Tuesday, September 2, 2008

Locust Years

Bevin Alexander on page 103 of How America got it Right discusses some of the matters that have interested me in the past and some that are currently interesting us. I’ll quote a bit from Alexander and comment below:

“Winston Churchill called the 1930s ‘the locust years,’ an apt and eloquent phrase. He was referring to the terrible losses, mistakes, and failures that devoured all hope of peace during that tragic decade. The words came from the Old Testament book of Joel, which described a period of calamity in ancient Israel as ‘the years that the locust hath eaten.’ When today we look back on those sad times leading up to World War II, we are dismayed at the inability of well-intentioned people to see what should have been plainly evident – that Germany, Italy, and Japan were bent on aggression of the most ferocious and destructive kind, and that they had to be stopped.

“Whole libraries have been written trying to explain why the leaders of the Western democracies appeased the dictators and allowed the crimes to happen – fear of another bloodletting like the first world war; belief in the peaceful intentions of Adolf Hitler, Benito Mussolini and the Japanese militarists; paralysis caused by the Great Depression that began in 1929; the wish that a pact ‘outlawing war’ would actually be obeyed; and, among Americans especially, the hope that the murders would occur in places far away, and that we could remain safe and unaffected behind our oceans.

“The decade of the 1930s stands out as the longest and most sustained period of willful blindness in American history. During those years our leaders refused to accept either reality or the duty that bound them to protect their nation and their civilization. During the entire reach from the Japanese occupation of Manchuria in 1931 to the German defeat of France in the spring of 1940, America did not get it right, and we and the world suffered immeasurable harm because of it. It is no consolation that the other democracies did no better than we did, for if America had stood up resolutely, the weaker and more timid democracies would have been emboldened, and the world could have avoided the most terrible war in its history. The 1930s should serve as a cautionary tale to guide our future conduct – if we allow some aggression to get by, it almost certainly will grow into more aggression.

“Today we tend to look back on the sellout of Czechoslovakia to Nazi Germany in 1938 as the worst and most disgraceful failure of the decade. But in fact this appeasement of Hitler was by no means the most horrible of the atrocities we allowed to happen. We let Japan take over Manchuria and north China and murder hundreds of thousands of innocent Chinese civilians in Shanghai, Nanjing, and other cities. We did nothing when Mussolini’s Italy bombed villages in harmless Ethiopia in 1935-36. We took no action when Hitler rearmed Germany in 1934-35 and remilitarized the Rhineland in 1936, both in defiance of the Versailles Treaty, and we stood idly by when he annexed Austria in 1939.”

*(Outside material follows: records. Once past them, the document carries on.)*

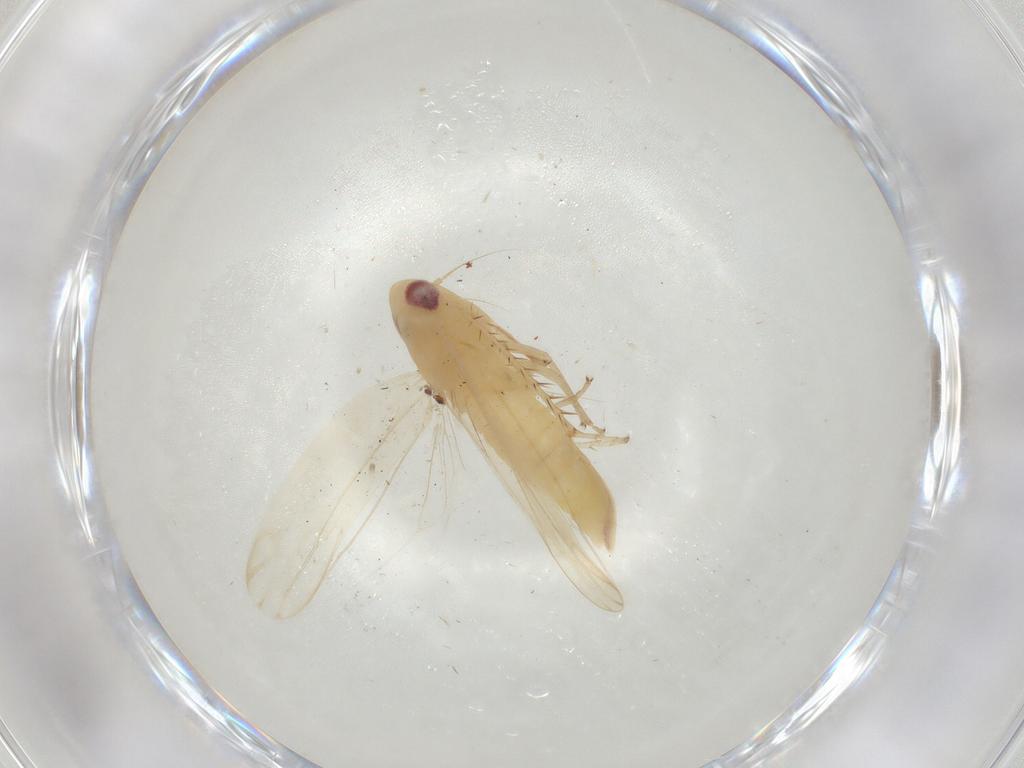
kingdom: Animalia
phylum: Arthropoda
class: Insecta
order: Hemiptera
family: Cicadellidae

A: I’ve been in discussions in the past about whether there was anything anyone could have done to prevent Hitler’s rise to power. There was a time when, I argued, France and Britain could have stopped Hitler. Polly thought the U.S. should have come to Britain’s aid sooner. Alexander is more in Polly’s camp than mine. I have argued that we were in an isolationist frame of mind at the time and therefore could not have helped anyone. Alexander doesn’t excuse us for that. We should have been wiser, we should have gotten it right but didn’t.

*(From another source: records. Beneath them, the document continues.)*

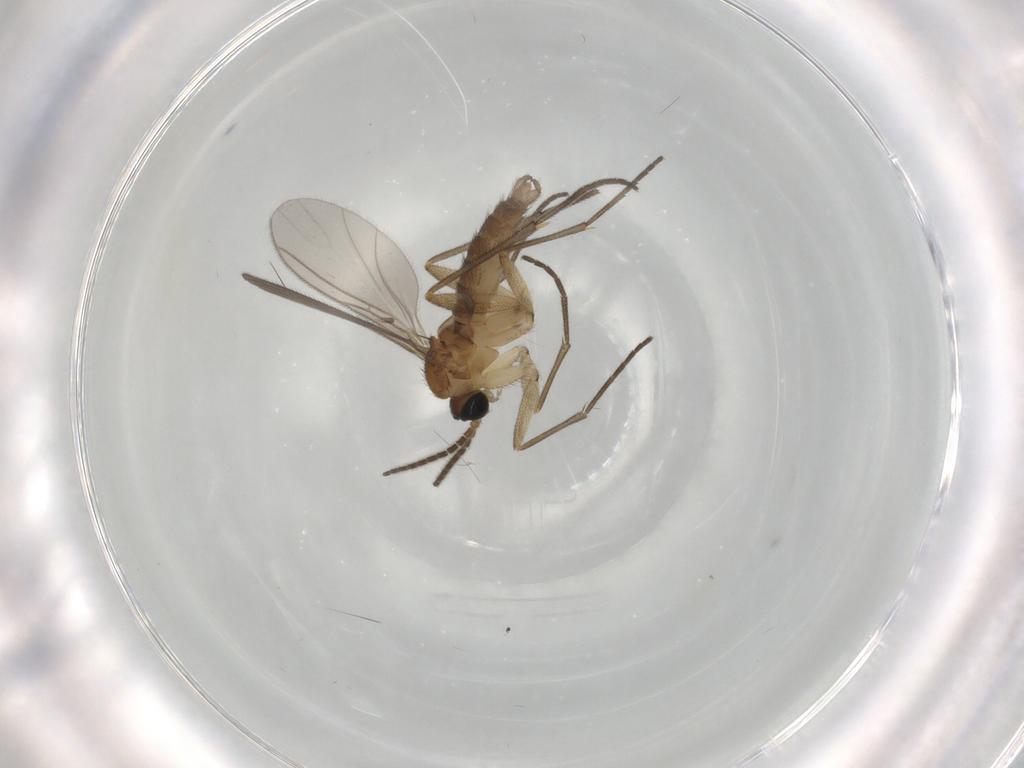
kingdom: Animalia
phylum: Arthropoda
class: Insecta
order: Diptera
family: Sciaridae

B: Alexander says that we should have stopped Japan as well. Polly is still angry that Japan never apologized for the Rape of Nanking (spelled “Nanjing” by Alexander) and Alexander blames the U.S. for not stopping the Japanese militarists. Perhaps the U.S. should apologize for not stopping the Rape of Nanking. [I’m being sarcastic, not believing we can or should feel guilty for the evil acts of others.]

C: While it is true that we drew back like the Japanese cartoon and pulled the covers over our head after WWI, Alexander points out that we had at that time the most powerful Navy in the World. It is true that we preserved it (after WWI) in order to protect our isolationism from all those crazy foreigners killing each other over there, but we should have known better. We should have known that Japan had militaristic ambitions that we would have to deal with eventually and many lives could be saved if we had been wiser, including the lives lost at Nanking.

D: I squirm a little over Alexander’s anachronistic analyses. I tend to think in terms of what we could have done given our isolationistic predisposition. Alexander thinks in terms of what we should have done and doesn’t make any allowance for our isolationism. Isolationism was wrong and he wants us to learn just how wrong it was so we don’t make that sort of mistake again.

E: Should we act quickly to avoid more “locust years” by preventing Iran from acquiring nuclear weapons? Should we act against the Russian Autocracy as it strives to restore as much of its empire as possible? No one else is in a position to do very much against these threats at the present time, but Alexander says no one else was in a position to oppose the Germans, Italians, and Japanese in the 30s. Yes, Britain and France were over there in Europe and had militaries, but WWI had made them timid. WWI, he points out, had not made the U.S. timid. The fog of war made Iraq more difficult than some of us anticipated, but did it make us timid?